A company can provide multiple benefits for its employees. Examples include vision and dental plans, retirement benefit plans, long-term care insurance plans, and more. In addition, employee stock ownership plans, or ESOPs, are an exceptional benefit that companies may choose to provide.
ESOPs can motivate employees to grow and improve the business due to their direct connection with profitability. If the company is doing well and its stock is up, the employees gain value in their investments. In addition, ESOPs also offer retirement benefits for the employees by giving them partial ownership within the company.
What is an ESOP?
Essentially, an ESOP is a retirement plan provided by a company for its employees, set up as a trust fund. ESOPs are different from employee stock option plans. The stock option plans allow employees to purchase their company's stock at a set price after a given amount of time.
ESOPs provide employees with partial ownership of the company by increasing their stock holdings over time. Afterward, company stock can be sold for cash when the employee retires.
ESOPs benefit both employees, who gain partial ownership within the company, and its shareholders, which helps the company overall. In addition, they are commonly used to provide a market for any exiting owners.
Understanding ESOPs
Essentially, ESOPs are trust funds. A company can contribute shares or cash directly to the trust fund, or it can borrow money to purchase additional shares.
All contributions are tax-deductible. Employees do not pay any taxes on these contributions until they exit the company, giving them the option to either sell on the market or back to the company.
Benefits of Setting Up an ESOP
ESOPs are qualified plans providing tax benefits for both the company and its participants.

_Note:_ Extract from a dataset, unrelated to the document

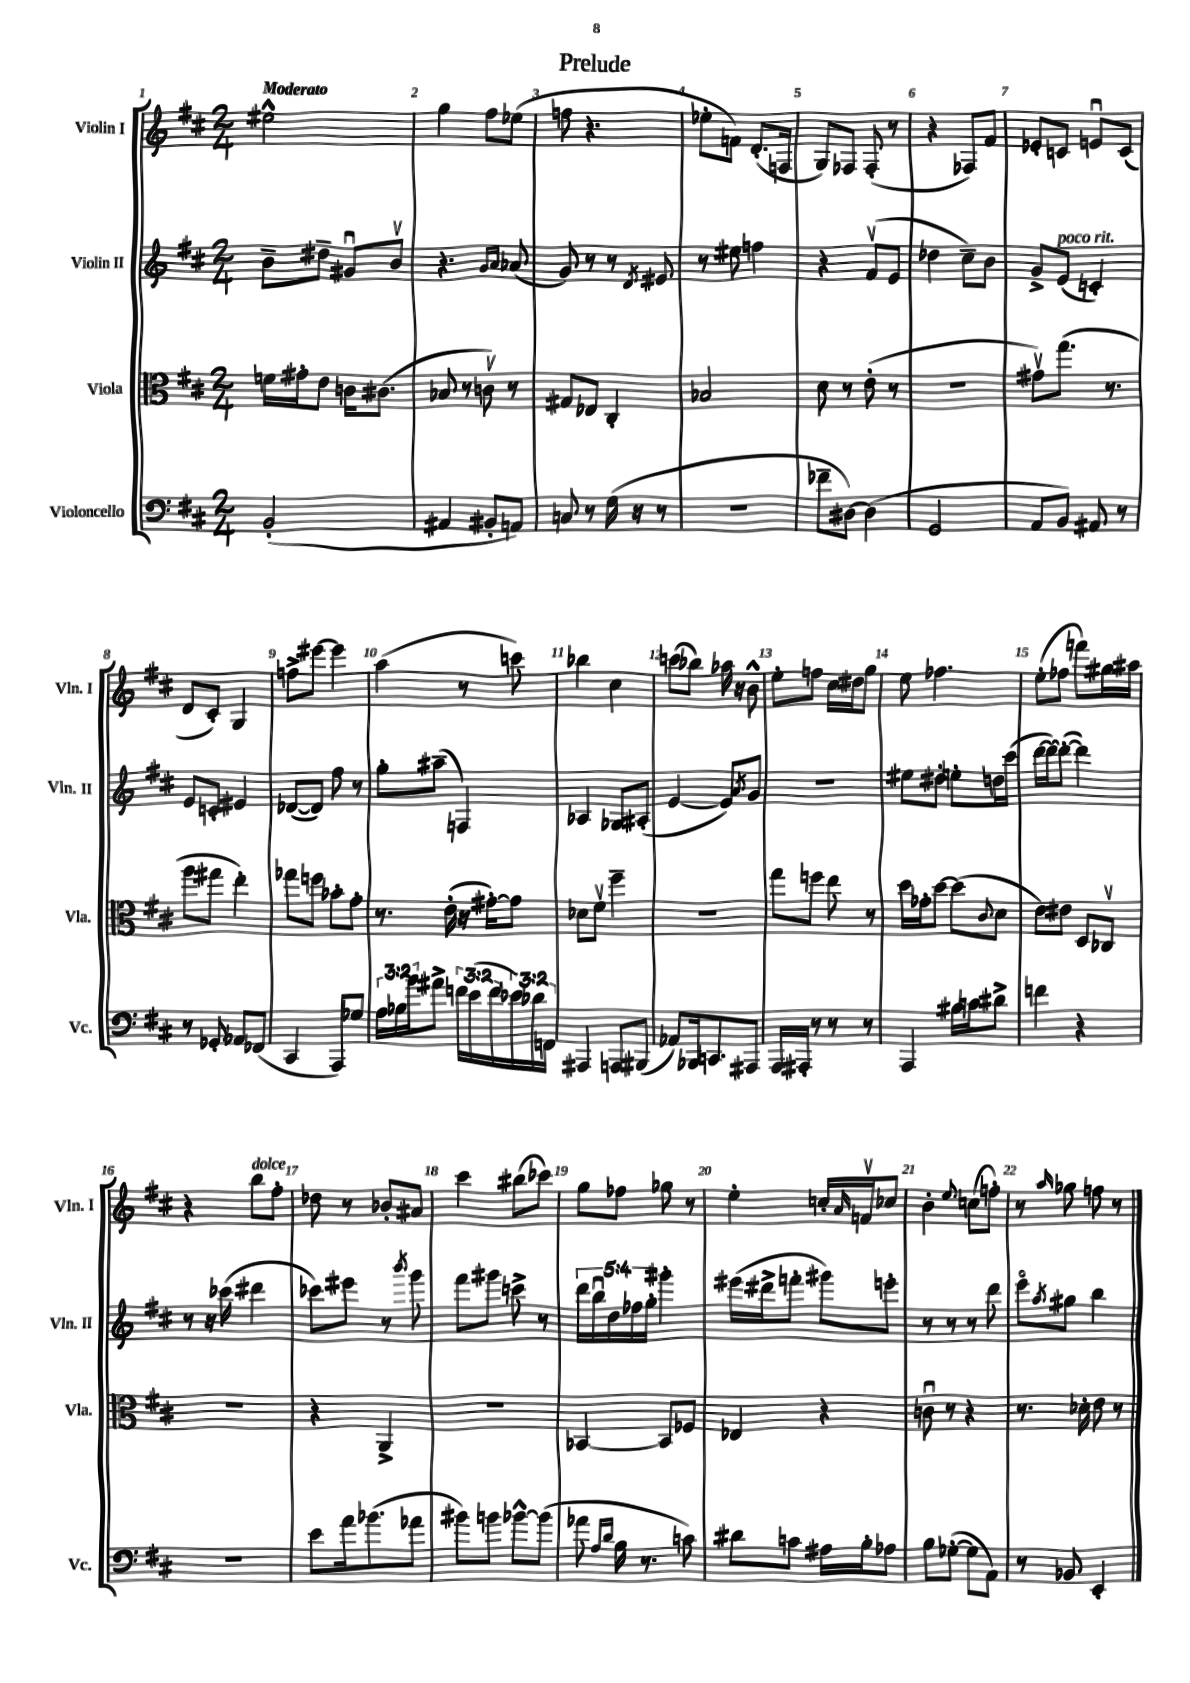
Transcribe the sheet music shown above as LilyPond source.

The main reasons a company uses an ESOP plan are the following:
- Aligns the interests between employees and shareholders. Employees have a more vested interest in the company's success because they have partial ownership. And because of this, they also want to drive up the value of the stock, which also benefits shareholders.
- Facilitates succession planning. Business owners and founders often have a significant portion of their wealth in their companies' stock. With an ESOP, an employee leaving the company, including owners and founders, can sell their stocks without hurting the company's value. Shareholders that plan on selling often use an ESOP as an effective exit strategy. This strategy allows them to sell their portion of the business to an ESOP while keeping participants in the plan to work, which benefits the entire company.
- ESOPs provide tax benefits like other qualified retirement plans. These are the three significant tax benefits offered to ESOPs:
- Federal income tax - 100% ESOP-owned S corporations are not required to pay any federal income tax.
- Tax-advantaged leveraged buyout - Corporations can deduct the principal paid on an ESOP's loan to buy back the stock held by the ESOP.
- Allowance of tax deferral - This option is only available for C corporations. It allows the owner's sale of the stock to the ESOP to be structured so it can be tax-deferred.
- ESOPs give both monetary and non-monetary benefits to employees. Owning shares in the company provides employees economic ownership of the company, which increases their appreciation of its value over time. Owning shares further incentivizes employees to work efficiently to drive up the company's value. It also helps employees understand how the company's performance links to its value. Lastly, giving workers ownership of the company also improves employee retention.
Using Your ESOP
ESOP participants get an annual statement showing them the number of shares allocated to them that year and their net account balance. The number of shares typically takes the employee's overall compensation into account.
Vesting provisions are also a vital element of an ESOP. There are two types:
- Graded vesting is when a specified percentage is vested every year for a given period.
- Cliff vesting occurs when employees don't have any vested interest until they have been with the company for a specified period.
Benefit distribution methods can vary, and there are other options; however, the employee will receive equal installments of their stocks over five years. Participants will not receive the vested portion of their ESOP until either they retire, quit their job, or die. Then the individual can sell the shares back to the company or sell them on the market.